▶ Data provided

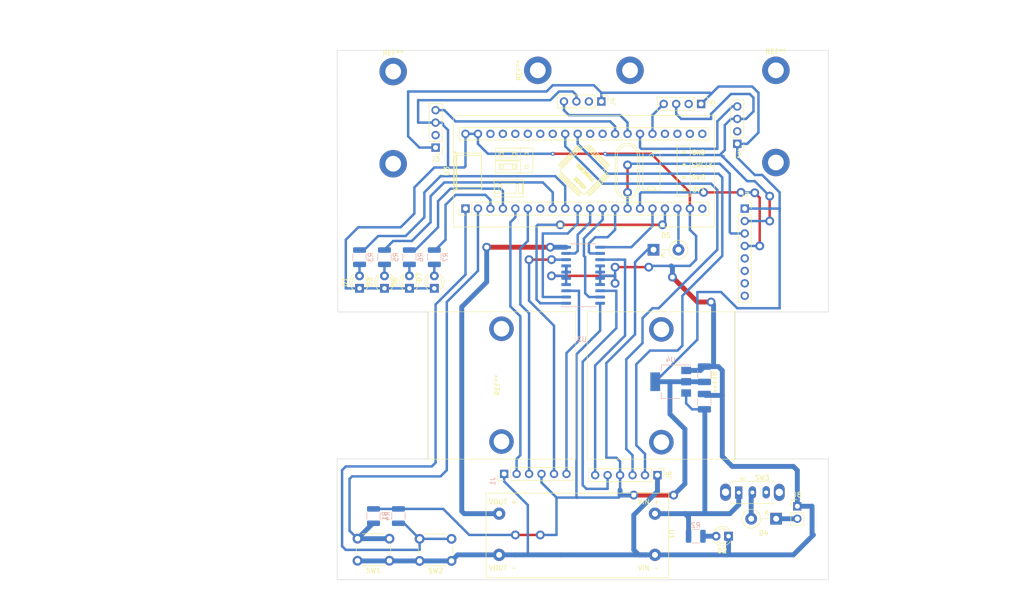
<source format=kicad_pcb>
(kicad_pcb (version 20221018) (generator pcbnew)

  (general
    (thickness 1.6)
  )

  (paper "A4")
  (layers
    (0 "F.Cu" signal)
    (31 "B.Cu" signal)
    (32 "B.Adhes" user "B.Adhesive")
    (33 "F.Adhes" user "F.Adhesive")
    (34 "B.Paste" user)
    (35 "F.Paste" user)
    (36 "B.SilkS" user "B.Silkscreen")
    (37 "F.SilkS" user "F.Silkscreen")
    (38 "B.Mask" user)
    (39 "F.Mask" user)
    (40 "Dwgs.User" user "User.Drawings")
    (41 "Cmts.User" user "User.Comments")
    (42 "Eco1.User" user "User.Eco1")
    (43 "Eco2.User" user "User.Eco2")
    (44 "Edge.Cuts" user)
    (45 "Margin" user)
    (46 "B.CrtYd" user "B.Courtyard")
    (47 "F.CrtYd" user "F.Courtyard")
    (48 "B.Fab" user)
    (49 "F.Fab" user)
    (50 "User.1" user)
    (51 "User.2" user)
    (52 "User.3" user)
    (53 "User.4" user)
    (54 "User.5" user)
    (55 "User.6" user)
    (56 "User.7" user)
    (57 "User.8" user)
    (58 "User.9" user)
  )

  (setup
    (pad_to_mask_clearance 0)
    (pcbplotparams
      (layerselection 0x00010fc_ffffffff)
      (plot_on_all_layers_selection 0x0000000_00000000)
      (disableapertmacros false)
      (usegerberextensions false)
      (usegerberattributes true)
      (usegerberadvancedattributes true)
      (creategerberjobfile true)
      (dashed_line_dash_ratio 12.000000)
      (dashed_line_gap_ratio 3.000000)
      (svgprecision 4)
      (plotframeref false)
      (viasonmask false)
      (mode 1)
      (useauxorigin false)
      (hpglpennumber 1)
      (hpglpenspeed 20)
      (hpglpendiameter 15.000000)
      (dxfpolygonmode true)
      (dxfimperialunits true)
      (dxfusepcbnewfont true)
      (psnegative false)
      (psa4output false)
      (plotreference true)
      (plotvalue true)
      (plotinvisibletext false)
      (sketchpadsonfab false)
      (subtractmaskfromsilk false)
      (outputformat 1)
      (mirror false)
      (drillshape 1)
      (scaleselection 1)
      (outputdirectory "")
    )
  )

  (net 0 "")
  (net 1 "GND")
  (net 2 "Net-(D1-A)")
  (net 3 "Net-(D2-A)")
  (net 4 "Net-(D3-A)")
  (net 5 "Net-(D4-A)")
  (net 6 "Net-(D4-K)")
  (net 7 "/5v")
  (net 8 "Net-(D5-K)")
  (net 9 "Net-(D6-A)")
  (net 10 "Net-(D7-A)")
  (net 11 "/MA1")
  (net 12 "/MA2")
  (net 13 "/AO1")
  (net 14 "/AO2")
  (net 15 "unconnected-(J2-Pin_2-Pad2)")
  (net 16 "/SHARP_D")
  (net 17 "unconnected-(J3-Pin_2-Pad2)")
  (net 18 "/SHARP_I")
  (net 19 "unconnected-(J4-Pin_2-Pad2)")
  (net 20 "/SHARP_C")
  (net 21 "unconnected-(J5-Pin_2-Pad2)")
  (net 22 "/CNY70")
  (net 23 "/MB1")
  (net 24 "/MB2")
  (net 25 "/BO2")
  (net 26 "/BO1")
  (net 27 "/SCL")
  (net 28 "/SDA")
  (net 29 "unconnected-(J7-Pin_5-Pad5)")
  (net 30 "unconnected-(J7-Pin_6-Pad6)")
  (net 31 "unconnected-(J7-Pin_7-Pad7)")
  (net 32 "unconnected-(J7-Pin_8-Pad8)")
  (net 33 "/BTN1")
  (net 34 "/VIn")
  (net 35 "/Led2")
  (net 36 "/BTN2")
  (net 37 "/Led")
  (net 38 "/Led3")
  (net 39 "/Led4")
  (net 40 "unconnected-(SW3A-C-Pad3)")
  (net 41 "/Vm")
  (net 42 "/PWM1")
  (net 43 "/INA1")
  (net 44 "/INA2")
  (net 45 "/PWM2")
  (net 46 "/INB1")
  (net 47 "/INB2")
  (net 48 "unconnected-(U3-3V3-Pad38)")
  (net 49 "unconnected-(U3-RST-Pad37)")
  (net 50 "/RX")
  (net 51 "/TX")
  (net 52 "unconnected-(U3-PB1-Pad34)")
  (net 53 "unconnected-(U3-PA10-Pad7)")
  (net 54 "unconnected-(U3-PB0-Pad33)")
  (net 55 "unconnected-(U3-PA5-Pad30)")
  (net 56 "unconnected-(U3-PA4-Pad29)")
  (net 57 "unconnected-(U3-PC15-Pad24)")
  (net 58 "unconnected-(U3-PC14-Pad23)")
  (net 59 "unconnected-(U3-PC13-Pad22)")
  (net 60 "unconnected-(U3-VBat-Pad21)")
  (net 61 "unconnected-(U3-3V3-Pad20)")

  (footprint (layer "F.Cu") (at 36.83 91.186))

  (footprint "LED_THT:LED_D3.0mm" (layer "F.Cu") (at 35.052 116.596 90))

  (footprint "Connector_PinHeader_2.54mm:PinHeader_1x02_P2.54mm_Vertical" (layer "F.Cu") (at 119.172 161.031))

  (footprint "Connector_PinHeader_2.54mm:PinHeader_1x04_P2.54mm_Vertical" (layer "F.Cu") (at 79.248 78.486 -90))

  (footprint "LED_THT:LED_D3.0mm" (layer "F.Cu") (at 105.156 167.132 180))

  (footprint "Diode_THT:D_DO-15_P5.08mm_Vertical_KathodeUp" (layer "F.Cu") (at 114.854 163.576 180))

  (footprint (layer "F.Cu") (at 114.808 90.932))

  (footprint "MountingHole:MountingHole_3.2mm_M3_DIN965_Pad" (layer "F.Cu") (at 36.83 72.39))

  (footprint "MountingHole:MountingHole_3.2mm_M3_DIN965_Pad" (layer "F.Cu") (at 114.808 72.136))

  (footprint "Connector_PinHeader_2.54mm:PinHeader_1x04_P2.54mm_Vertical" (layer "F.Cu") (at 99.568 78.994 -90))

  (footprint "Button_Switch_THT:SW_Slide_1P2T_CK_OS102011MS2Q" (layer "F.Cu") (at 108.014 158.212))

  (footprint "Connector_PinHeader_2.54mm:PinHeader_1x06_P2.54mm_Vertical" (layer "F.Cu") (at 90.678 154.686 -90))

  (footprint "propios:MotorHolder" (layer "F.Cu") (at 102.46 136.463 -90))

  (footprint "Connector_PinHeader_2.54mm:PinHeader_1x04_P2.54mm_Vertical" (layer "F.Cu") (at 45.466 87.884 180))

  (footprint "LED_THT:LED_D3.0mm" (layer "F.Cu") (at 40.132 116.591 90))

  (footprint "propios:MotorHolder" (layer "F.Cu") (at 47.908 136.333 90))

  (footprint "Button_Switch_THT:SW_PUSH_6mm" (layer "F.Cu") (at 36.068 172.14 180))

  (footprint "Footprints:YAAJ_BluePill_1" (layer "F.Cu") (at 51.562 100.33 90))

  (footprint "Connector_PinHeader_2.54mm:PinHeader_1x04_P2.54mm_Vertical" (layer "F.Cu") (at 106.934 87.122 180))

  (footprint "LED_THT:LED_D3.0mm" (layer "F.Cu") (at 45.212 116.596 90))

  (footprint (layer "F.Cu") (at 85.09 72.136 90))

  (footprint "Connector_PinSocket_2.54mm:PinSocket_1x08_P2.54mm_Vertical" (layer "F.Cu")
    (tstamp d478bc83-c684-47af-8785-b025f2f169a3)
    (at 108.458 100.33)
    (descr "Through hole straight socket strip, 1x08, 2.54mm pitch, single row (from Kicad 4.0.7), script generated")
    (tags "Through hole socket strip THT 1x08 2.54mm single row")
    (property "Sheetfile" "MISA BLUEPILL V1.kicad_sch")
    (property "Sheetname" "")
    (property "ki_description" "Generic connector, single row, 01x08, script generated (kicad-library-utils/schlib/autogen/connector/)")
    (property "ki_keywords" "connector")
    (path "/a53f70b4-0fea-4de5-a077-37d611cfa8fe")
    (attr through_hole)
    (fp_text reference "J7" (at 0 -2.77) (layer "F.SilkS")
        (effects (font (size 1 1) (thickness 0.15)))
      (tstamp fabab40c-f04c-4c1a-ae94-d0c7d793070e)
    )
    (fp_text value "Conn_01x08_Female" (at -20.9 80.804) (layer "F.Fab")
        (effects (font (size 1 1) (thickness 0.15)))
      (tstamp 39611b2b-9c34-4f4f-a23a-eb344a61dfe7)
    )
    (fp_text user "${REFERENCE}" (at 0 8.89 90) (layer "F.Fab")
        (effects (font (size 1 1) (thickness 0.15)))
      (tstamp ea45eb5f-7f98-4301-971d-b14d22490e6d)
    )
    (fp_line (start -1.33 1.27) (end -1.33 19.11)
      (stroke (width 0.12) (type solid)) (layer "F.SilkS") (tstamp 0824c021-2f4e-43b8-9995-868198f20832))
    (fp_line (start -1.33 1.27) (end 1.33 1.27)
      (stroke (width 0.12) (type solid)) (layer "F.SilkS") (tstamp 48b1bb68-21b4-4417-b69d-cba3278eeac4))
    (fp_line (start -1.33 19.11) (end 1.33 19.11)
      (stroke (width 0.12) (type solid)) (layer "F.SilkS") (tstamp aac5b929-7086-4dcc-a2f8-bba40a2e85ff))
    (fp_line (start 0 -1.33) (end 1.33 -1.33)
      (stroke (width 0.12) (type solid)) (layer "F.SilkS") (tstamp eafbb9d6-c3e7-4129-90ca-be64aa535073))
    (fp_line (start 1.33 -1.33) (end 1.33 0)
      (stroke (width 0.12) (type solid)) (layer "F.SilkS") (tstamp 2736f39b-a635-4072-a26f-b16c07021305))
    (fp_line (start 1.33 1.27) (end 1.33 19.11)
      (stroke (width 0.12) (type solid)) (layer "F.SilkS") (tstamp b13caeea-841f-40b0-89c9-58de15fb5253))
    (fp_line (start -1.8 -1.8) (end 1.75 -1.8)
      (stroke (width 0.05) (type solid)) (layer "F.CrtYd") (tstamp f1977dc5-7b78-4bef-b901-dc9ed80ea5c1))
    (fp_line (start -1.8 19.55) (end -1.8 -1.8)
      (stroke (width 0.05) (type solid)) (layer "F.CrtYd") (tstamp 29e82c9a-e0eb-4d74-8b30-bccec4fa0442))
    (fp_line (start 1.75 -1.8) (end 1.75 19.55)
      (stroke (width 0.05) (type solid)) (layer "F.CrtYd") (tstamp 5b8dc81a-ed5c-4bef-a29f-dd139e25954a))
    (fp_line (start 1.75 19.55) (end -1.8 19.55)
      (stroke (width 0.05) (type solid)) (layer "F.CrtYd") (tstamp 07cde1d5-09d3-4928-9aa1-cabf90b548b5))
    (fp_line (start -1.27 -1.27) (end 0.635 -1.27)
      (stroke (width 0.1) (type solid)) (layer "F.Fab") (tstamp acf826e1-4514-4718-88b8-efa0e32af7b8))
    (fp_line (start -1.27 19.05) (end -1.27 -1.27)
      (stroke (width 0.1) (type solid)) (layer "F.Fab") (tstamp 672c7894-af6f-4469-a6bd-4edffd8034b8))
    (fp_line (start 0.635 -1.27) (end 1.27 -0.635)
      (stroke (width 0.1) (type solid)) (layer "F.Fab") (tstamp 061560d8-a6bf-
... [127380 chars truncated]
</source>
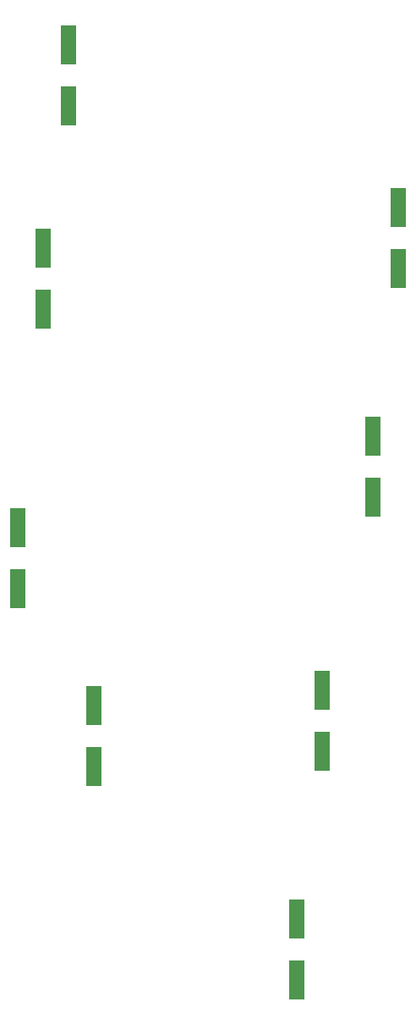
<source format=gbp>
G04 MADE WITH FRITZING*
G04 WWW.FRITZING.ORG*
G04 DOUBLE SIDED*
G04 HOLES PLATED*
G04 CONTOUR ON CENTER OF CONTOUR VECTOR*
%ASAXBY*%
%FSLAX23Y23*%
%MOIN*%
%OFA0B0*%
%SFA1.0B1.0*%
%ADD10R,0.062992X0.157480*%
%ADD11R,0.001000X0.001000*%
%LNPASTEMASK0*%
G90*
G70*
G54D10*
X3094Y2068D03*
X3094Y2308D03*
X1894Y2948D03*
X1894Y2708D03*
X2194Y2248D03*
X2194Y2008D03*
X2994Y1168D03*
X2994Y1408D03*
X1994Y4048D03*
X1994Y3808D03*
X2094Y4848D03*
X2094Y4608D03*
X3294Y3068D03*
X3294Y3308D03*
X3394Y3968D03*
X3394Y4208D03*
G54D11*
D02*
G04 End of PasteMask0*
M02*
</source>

▶ Activity
As the answer, set down only the lines from the data above between the one holding "99.568 78.994 -90))" and the one holding "(at 108.458 100.33)", inclusive, exactly as they read.

▶ Reply to the exercise
  (footprint "Connector_PinHeader_2.54mm:PinHeader_1x04_P2.54mm_Vertical" (layer "F.Cu") (at 99.568 78.994 -90))

  (footprint "Button_Switch_THT:SW_Slide_1P2T_CK_OS102011MS2Q" (layer "F.Cu") (at 108.014 158.212))

  (footprint "Connector_PinHeader_2.54mm:PinHeader_1x06_P2.54mm_Vertical" (layer "F.Cu") (at 90.678 154.686 -90))

  (footprint "propios:MotorHolder" (layer "F.Cu") (at 102.46 136.463 -90))

  (footprint "Connector_PinHeader_2.54mm:PinHeader_1x04_P2.54mm_Vertical" (layer "F.Cu") (at 45.466 87.884 180))

  (footprint "LED_THT:LED_D3.0mm" (layer "F.Cu") (at 40.132 116.591 90))

  (footprint "propios:MotorHolder" (layer "F.Cu") (at 47.908 136.333 90))

  (footprint "Button_Switch_THT:SW_PUSH_6mm" (layer "F.Cu") (at 36.068 172.14 180))

  (footprint "Footprints:YAAJ_BluePill_1" (layer "F.Cu") (at 51.562 100.33 90))

  (footprint "Connector_PinHeader_2.54mm:PinHeader_1x04_P2.54mm_Vertical" (layer "F.Cu") (at 106.934 87.122 180))

  (footprint "LED_THT:LED_D3.0mm" (layer "F.Cu") (at 45.212 116.596 90))

  (footprint (layer "F.Cu") (at 85.09 72.136 90))

  (footprint "Connector_PinSocket_2.54mm:PinSocket_1x08_P2.54mm_Vertical" (layer "F.Cu")
    (tstamp d478bc83-c684-47af-8785-b025f2f169a3)
    (at 108.458 100.33)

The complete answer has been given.